This three-flywheel assembly reduces attitude jitter caused by momentum actuators in satellites, improving its on-orbit pointing stability. Spacecraft with momentum actuators suffer form attitude jitter and high frequency oscillations due to imbalance in the rotors of momentum actuators. These problems can interfere with a satellite’s orientation, imaging, and scientific experimentation, sometimes causing the whole spacecraft to become nonfunctional. Existing jitter control using active isolation techniques help to address some of the effects of jitter but are only effective in a localized area and cannot prevent wear and tear on the entire space system. Further, these systems are expensive and require a sophisticated control system. The three-flywheel assembly developed by researchers at the University of Florida provides continuous jitter control for higher performance and longer use. The three-flywheel assembly replaces the single-flywheel system and hence provides continuous on-orbit balancing capability. Existing systems with one flywheel may suffer from increased jitter over time due to imbalance growth, sometimes rendering the satellite inoperative. The use of multiple flywheels addresses this issue and the further adds layers of protection to the overall system, allowing for continued use of the satellite if one or even both of the other flywheels fail. The system also provides a cost advantage over existing active isolation techniques.

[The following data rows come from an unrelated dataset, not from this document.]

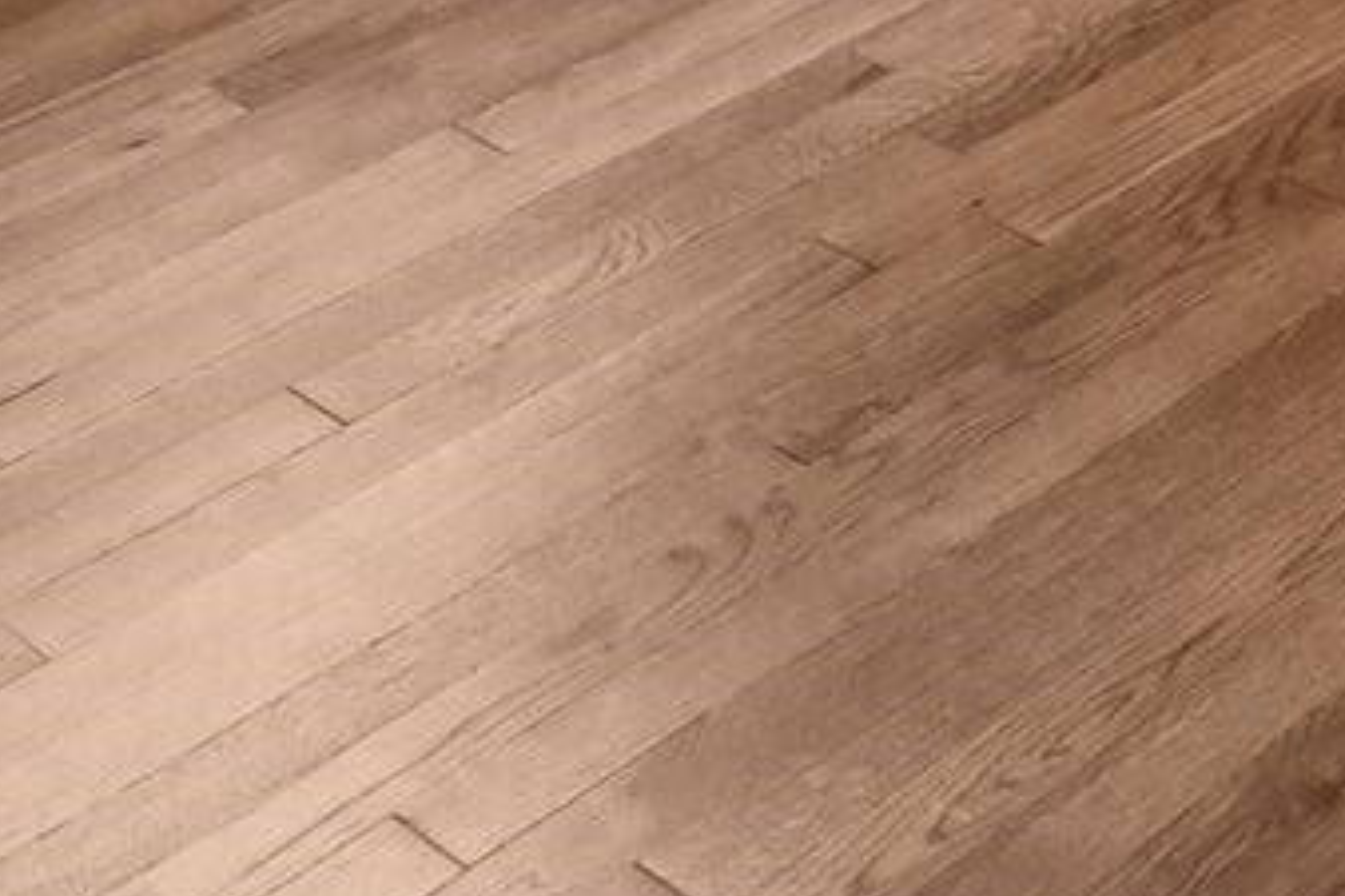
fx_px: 3398
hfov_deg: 20.7
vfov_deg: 10.7
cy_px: -1742
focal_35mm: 91
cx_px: 1687
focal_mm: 15
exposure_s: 1/15
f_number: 8
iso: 200
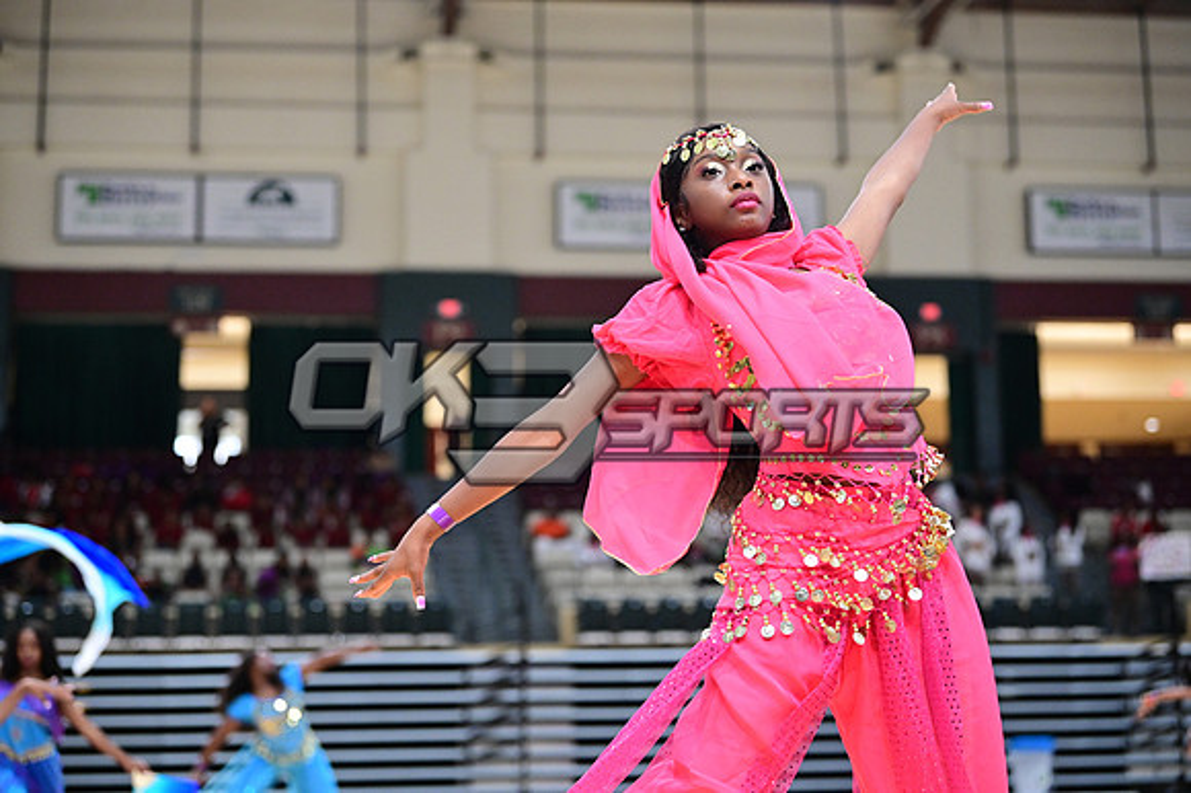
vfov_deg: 19.4
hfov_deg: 28.9
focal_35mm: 70
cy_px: 396
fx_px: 2314
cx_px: 596
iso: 6400
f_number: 3.2
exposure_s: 1/1000
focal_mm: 70
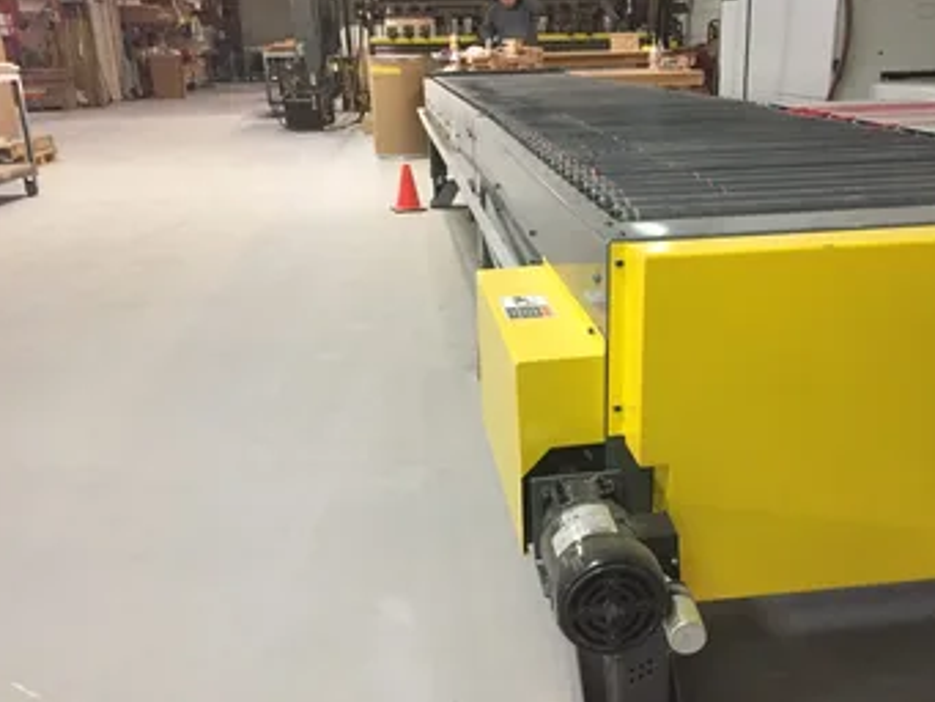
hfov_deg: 53.8
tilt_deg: -20.1
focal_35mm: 34
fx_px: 919
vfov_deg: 41.8
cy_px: 378
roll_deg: +1.7
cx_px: 526
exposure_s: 1/30
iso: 200
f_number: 2.2
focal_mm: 4.15
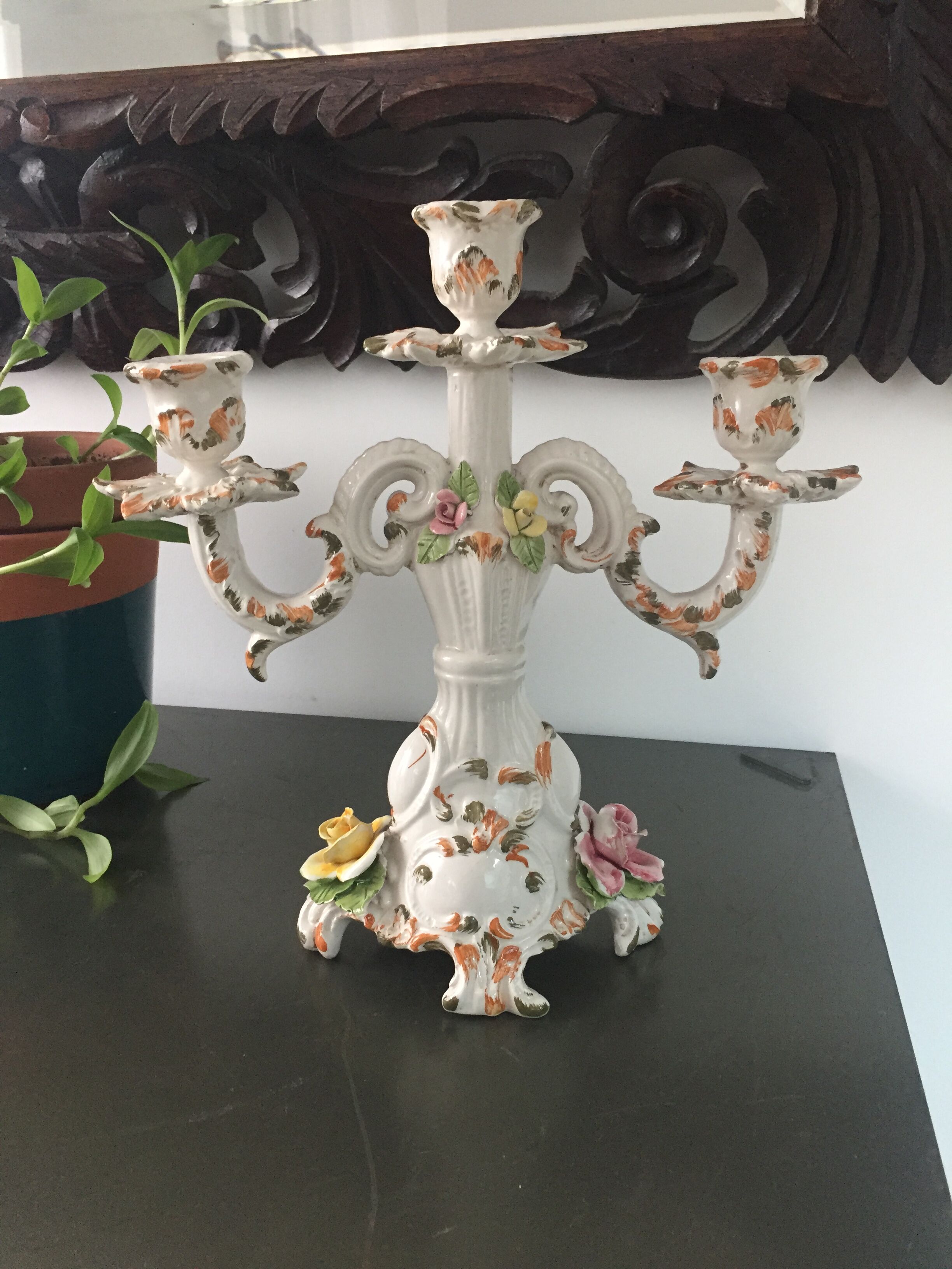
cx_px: 476
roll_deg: +0.7
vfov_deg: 61.7
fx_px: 1063
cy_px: 634
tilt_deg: -15.8
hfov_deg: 48.2
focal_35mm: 29
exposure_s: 1/33
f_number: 2.2
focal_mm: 4.15
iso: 250
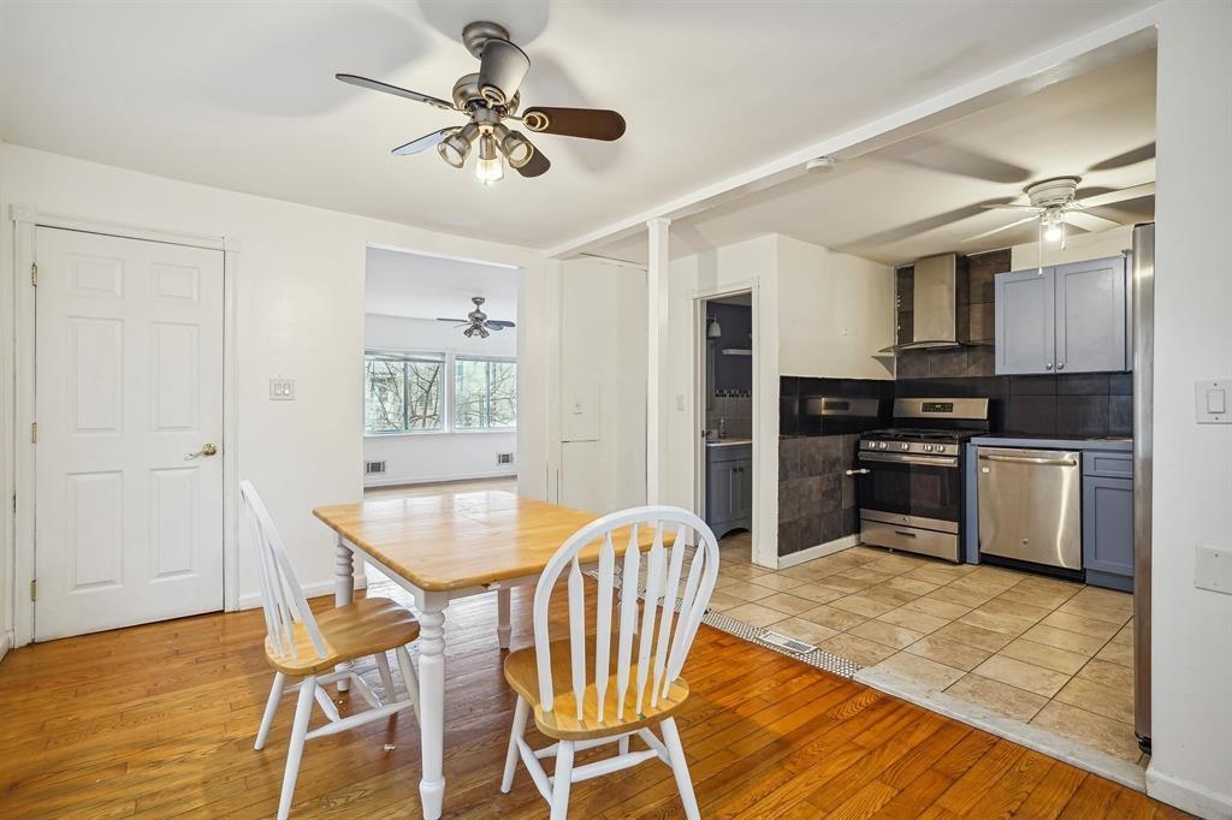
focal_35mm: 16
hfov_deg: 96.8
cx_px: 616
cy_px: 410
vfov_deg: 73.7
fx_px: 547
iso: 1250
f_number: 4
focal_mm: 16
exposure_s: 1/100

A three-flywheel assembly reduces jitter and increases satellites’ performance
University of Florida researchers have developed a three-flywheel assembly that reduces jitter in small satellites. The system includes two similarly balanced flywheels to counter the effect of residual imbalance from the first one. It cancels out jitter at the source to minimize static and dynamic imbalances while adapting to minor changes in the individual rotor imbalances that occur over time. The redundancy of multiple flywheels increases reliability and reduces the amplitude of jitter by manipulating phase difference using controlled balancing techniques.